EXERCISE DATA
━━━━━━━━━━━━━━━━
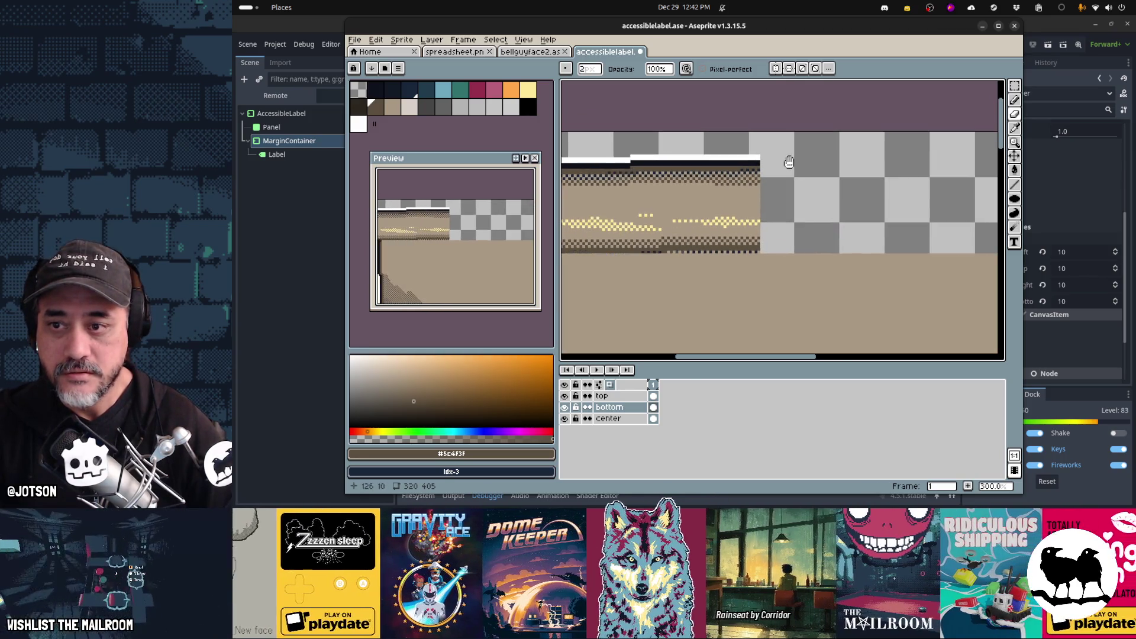
- Switch to the Rectangular Marquee and try selections at the top roller's end
{"action": "scroll", "coordinate": [755, 169], "scroll_direction": "left", "scroll_amount": 3}
{"action": "key", "text": "m"}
━━━━━━━━━━━━━━━━
THE PROBLEM
Copy every line above exactly; images stay out.

SOLUTION
- Switch to the Rectangular Marquee and try selections at the top roller's end
{"action": "scroll", "coordinate": [755, 169], "scroll_direction": "left", "scroll_amount": 3}
{"action": "key", "text": "m"}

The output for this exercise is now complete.